By the way, inaccuracy was found in WTT conditions regarding the maximum speed and the allowed number "Ma". The Ministry of National Defense relied on American standards. Permitted Ma = 0.95, while meeting US MIL standards, and this meant V maximum = 1,050 km / h. To meet this should be Ma = 1.05, i.e. above the speed of sound. As a result, it's a completely different plane.

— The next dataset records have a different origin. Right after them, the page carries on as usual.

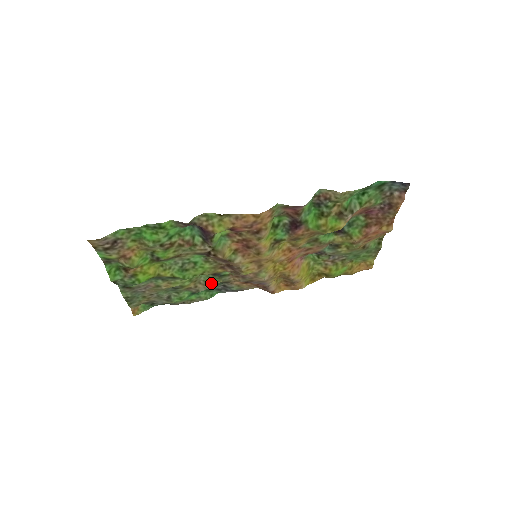
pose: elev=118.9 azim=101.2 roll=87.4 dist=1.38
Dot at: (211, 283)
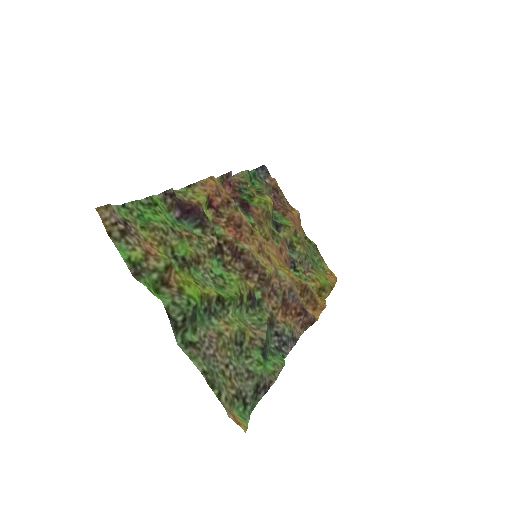
Dot at: (261, 321)
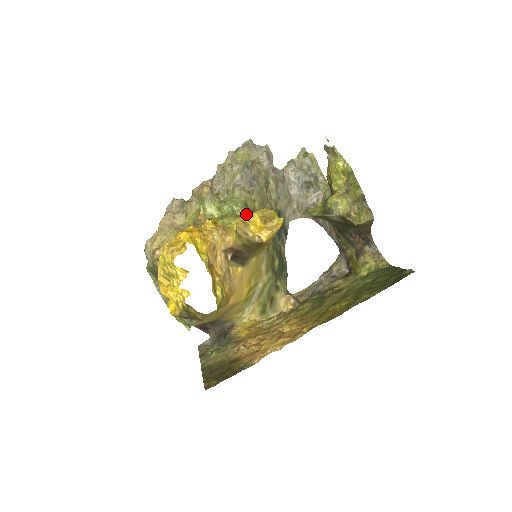
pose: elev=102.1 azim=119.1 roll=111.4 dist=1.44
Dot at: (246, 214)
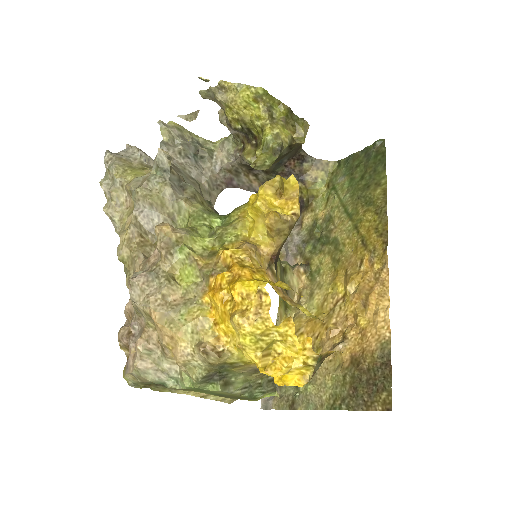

The development line was divided into four stages;
- Ongoing modernization and improvement of the basic version I-22.
- Based on the I-22 building a reinforced version of the I-22 W and single-seat I-22 WB.
- Development of a development version meeting the WTT conditions in the two-seater I-22 M variant and the one-seater I-22 MB variant.
- Based on the development version of the reconnaissance version of the I-22 R, and based on the I-22 towing version of I-22 H.
The comparison of terms and costs for the proposed concept must have been a shock to contemporary decision-makers. The imposed dates did not even include the I-22 W version, the implementation of which was noticed the availability of K-15 engines. Version I-22 M would be created five years later than assumed. And so it was optimistic, given the crisis prevailing in Poland, the end of which could not be seen. Interestingly, it came to a good assessment of the costs of individual stages and can be considered real. All on the assumption of no delays. But for now, in the subject 12.05 (PKPW12.05) for 1983-1985, on the subject I-22 M, only 23% of the funds calculated by the interested parties were allocated.
The creators of I-22, learned from experience, assumed several important conditions that were intended to avoid similar problems in the implementation of the subject I-22 M. There were to be tabs of individual stages. Aerodynamic tests, mainly tunnel blowing, should be carried out at the preliminary design stage. They were to provide the basis for the aircraft's geometry. The start of construction of the prototype only after the technical project was closed, and not as it was at I-22 and already in 1983, was very visible.
Equipment was to be a success for the I-22 M aircraft. It was found that "Plejada-1" did not bring the expected results. Construction of own radar station was proposed. Its prototype was to be created in 1989. Automatic SASS control system, autopilot completed in 1995. Warning system, with active WRe measures ready 1987. On-board computer in 1988. Radio-technical near navigation system in readiness until 1990. Active response system with telemetry system. HUD head-up indicator. It required huge expenditures and did not guarantee success. To increase the chances, it was also proposed in individual projects to introduce staging and secure substitutes. For example, a laser rangefinder with CCCP from Su-22 M 4. As life has shown, the plans for these devices and systems were just wishes.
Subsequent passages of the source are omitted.